Mix vinaigrette ingredients in 3-quart bowl. Toss with onions and set aside. Plunge beets in ice water. Drain, remove tops and tails; slip off skins with knife. Cut small beets into thin rounds; cut large beets into half- or quarter-moons. Toss with onions. Add horseradish and/or parsley if desired. Marinate at room temperature for 2 hours or refrigerate for at least 3 hours before serving.

To serve, toss salad with olive oil or sprinkle with walnuts, if desired. Use within one week or freeze for up to three months.

STEAMED BABY TURNIPS WITH TOPS
Makes 4 servings

Golf ball-sized young turnips are amazingly tender and tasty. They lack the bitterness of their overgrown brethren and cook in a fraction of the time. Peeled, thinly sliced and steamed, they make a delicious alternative to potatoes when served with eggs and greens for breakfast, or with an entree and a salad for lunch or dinner. If the tops look lively, wash them well, remove the stems, thinly slice the leaves and steam them with the roots.

2 to 4 cups filtered water
1 large bunch baby turnips, about 8 golf ball-sized roots with or without tops
Butter, coconut oil or flax oil, optional

Add 1 inch of water to a 3-quart pot fitted with a folding metal steamer.

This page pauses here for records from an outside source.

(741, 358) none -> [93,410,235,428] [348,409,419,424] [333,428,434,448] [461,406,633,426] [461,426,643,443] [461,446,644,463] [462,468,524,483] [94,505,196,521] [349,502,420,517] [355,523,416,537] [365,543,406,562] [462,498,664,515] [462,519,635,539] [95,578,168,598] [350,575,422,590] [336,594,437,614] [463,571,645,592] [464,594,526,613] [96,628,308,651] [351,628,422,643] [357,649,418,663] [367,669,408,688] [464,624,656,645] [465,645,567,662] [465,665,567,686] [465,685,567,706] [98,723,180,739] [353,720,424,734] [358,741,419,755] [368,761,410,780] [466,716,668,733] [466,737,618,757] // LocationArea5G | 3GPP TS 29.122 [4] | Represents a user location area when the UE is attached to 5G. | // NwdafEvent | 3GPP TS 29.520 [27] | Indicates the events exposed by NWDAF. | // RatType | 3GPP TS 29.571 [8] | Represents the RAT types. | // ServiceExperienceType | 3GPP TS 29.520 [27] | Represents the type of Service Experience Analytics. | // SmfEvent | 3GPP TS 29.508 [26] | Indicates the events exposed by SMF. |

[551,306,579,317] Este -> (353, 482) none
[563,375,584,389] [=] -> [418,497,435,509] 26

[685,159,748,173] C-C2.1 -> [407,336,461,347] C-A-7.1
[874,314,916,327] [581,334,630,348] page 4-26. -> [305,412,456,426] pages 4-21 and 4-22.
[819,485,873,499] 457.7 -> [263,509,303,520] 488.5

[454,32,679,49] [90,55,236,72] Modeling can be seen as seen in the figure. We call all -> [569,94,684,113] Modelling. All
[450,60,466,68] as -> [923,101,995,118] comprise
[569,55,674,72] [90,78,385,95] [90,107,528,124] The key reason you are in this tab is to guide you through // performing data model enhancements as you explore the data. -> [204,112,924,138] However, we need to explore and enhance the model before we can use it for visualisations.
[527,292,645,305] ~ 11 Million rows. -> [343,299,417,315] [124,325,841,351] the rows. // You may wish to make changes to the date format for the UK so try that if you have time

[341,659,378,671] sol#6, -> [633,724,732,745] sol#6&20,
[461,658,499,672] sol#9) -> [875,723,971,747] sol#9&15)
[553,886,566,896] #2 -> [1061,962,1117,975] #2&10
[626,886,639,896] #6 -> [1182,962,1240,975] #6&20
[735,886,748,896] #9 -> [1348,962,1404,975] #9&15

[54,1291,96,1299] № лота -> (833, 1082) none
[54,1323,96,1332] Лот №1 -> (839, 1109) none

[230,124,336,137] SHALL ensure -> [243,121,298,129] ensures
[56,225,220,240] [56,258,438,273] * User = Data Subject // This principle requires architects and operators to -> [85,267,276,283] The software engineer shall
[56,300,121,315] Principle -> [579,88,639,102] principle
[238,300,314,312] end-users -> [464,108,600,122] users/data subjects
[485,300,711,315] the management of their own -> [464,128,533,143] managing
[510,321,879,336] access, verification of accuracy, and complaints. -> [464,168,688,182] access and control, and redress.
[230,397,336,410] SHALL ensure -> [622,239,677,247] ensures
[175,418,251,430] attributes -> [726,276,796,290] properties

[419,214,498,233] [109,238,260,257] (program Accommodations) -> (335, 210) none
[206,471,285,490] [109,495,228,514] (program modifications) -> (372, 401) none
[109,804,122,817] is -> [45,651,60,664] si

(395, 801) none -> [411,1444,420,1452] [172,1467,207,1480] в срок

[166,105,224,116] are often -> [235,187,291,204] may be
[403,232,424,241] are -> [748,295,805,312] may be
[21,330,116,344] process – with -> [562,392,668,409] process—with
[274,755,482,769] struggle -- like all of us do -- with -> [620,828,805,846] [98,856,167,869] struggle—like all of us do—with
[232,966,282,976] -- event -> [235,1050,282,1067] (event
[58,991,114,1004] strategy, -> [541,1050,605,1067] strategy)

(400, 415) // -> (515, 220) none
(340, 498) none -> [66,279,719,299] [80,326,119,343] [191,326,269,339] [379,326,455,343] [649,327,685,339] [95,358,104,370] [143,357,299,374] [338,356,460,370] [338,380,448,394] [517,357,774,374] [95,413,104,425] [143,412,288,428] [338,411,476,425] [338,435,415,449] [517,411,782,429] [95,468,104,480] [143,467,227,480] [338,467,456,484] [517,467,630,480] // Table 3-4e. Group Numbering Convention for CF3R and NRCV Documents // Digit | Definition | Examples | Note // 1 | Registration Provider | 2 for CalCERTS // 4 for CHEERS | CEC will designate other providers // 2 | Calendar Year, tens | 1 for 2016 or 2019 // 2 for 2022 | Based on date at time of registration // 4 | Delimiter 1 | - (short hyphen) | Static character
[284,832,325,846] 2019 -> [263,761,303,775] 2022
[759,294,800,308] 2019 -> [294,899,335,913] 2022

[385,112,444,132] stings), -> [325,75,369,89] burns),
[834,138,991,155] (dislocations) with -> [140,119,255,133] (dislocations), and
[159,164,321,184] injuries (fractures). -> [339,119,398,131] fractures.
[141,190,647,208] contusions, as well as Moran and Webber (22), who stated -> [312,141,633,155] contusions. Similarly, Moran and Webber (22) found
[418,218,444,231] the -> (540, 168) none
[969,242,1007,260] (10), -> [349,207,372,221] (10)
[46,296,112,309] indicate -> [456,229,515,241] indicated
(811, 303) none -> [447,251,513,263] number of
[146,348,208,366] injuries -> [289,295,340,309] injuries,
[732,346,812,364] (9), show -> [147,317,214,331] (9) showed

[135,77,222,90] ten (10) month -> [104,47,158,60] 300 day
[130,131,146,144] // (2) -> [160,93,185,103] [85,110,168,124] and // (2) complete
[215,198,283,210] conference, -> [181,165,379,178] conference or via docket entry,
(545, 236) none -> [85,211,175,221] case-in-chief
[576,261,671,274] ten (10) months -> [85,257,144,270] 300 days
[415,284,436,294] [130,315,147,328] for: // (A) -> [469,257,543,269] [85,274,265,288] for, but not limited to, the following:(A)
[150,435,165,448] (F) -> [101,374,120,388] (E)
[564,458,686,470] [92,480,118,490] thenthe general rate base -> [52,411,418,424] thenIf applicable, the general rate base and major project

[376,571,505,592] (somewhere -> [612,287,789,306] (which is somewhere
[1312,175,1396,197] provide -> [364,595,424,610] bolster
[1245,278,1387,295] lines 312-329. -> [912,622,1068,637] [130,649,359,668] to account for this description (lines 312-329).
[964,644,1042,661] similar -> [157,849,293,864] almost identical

Water should rise to just below the bottom of the steamer. Cover and bring to boil over medium-high heat. Peel turnips and cut into 1/2-inch-thick rounds and arrange on steamer tray. If using turnip tops, remove them from the roots, strip away the stems and wash the leaves in several changes of water. Thinly slice greens and arrange on top of the roots. Cover and cook over rapidly boiling water for 4 to 8 minutes, until roots are fork tender. Remove from heat and serve, dabbed with butter or drizzled with oil if desired. Refrigerate leftovers, reheat as desired, and use w­ithin two days.

OVEN-FRIED PARSNIPS WITH PIE SPICE
Makes 8 servings

Parsnips make a great alternative to french fries. Starting with a good parsnip is essential. Search for parsnips after a frost, when their natural sugars develop. Select the smallest roots you can find — large, overgrown roots are tough, dry and bitter.

2 pounds small parsnips, scrubbed, rinsed, peeled and trimmed
2 tablespoons extra-virgin olive oil
2 teaspoons apple or pumpkin pie spice
1/2 teaspoon finely ground, unrefined sea salt or 1 tablespoon soy sauce, optional

Preheat oven to 400 degrees. Line a 14 x 19 x 2-inch baking pan with unbleached parchment paper for ease of cleanup. Cut parsnips into 3-inch-long by 1/2-inch-wide sticks. Toss with oil, spice and salt in a large bowl.

Scatter parsnips in prepared pan. Roast, uncovered, turning parsnips after 15 minutes. Cook for 35 to 40 minutes until tender and lightly golden. Serve warm. Cover and refrigerate leftovers, and use within three days.